Условие задания:
Определите, соответствуют ли отрывку утверждения (a) гравюра, выбранная для суперобложки, относится к XVI веку; (b) в китайской пейзажной метафоре цветок означает только сам цветок; (c) автор цитирует по книге «My country and my people». Для каждого ответьте «да» или «нет» и приведите решающие слова отрывка точной цитатой.

Отрывок:
И не случайно, что водораздел проходит (хотя бы номенклатурно) между эмоцией и интеллектом, как бы повторяя исходную «травматическую» ситуацию авторской биографии. Книжное познание, опережающее познание опытное и чувственное!

И разве не показательно, что совсем недавно, за несколько месяцев до того, в порядке случайной автобиографической записи, касающейся этого вопроса в моей биографии, я натолкнулся на данное представление, выбирая для суперобложки (и фронтисписа соответствующей части книги о «Потемкине» — для заграничного издания) давно, давно облюбованную гравюрку XVI века с монахом, последователем Николая Кузанского, заглядывающим «по ту сторону звезд»[ccclxxii].

Для заглавия намечается… «Beyond the stars»[237], — имея в виду…

«кинозвезд» и выражая этим, что книга касается кинопроблем, включающих все, помимо звезд и непосредственного человеческого (в примитивном смысле слова) участника в фильме.

В отношении «человека» опять-таки интересно, что присутствие человеческого (очень человеческого!) начала меня опять-таки интересует на своей «недочеловеческой» стадии. То есть по всем тем областям и началам, где человек скрыто, еще непроявленно присутствует в искусстве.

{346} Меня увлекает человек, присутствующий ритмами своего переживания в… конструкции произведения.

«Автопортрет» меня увлекает на стадии… сосуда[ccclxxiii] (как сколка с себя и своего вместилища жидкости и питания).

Меня пленяет китайская пейзажная метафора, где цветок не только цветок, но одновременно же иносказание о возлюбленной (что и придает ему особенную напряженность и трепетность лиризма).

И у китайцев же мне дух захватывает портретура (portraiture) живых явлений природы в характере классов каллиграфического штриха.

Цитирую по Lin Yu Tang’у. По книге «My country and my people»[238].

Выборка данных:
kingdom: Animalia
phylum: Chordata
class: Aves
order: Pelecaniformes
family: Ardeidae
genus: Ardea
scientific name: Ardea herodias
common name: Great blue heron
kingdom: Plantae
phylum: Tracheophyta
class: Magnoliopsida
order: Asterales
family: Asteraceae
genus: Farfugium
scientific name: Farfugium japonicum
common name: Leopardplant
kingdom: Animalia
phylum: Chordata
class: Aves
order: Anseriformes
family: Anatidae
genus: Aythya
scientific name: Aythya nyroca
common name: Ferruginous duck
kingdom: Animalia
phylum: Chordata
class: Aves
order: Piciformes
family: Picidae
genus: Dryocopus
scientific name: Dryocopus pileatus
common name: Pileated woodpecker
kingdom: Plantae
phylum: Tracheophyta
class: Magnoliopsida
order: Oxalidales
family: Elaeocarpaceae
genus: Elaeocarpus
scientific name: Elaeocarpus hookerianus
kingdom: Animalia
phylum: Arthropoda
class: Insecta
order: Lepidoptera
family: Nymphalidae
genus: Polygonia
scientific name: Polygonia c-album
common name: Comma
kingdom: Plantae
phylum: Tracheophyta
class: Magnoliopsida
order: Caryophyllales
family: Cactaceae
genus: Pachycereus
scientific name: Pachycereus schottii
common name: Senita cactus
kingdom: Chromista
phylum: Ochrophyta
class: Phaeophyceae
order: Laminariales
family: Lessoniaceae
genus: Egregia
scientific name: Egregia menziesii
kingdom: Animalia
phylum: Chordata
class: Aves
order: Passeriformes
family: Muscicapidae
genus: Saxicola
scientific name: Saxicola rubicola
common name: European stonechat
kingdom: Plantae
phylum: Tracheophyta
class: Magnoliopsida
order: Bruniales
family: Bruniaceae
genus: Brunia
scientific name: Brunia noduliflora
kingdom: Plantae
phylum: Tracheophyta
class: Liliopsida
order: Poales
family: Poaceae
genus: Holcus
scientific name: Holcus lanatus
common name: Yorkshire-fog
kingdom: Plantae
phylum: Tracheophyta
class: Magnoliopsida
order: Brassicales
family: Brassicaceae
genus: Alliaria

Письменный ответ:
(a) Да: «давно облюбованную гравюрку XVI века».
(b) Нет: «цветок не только цветок, но одновременно же иносказание о возлюбленной».
(c) Да: «По книге «My country and my people»».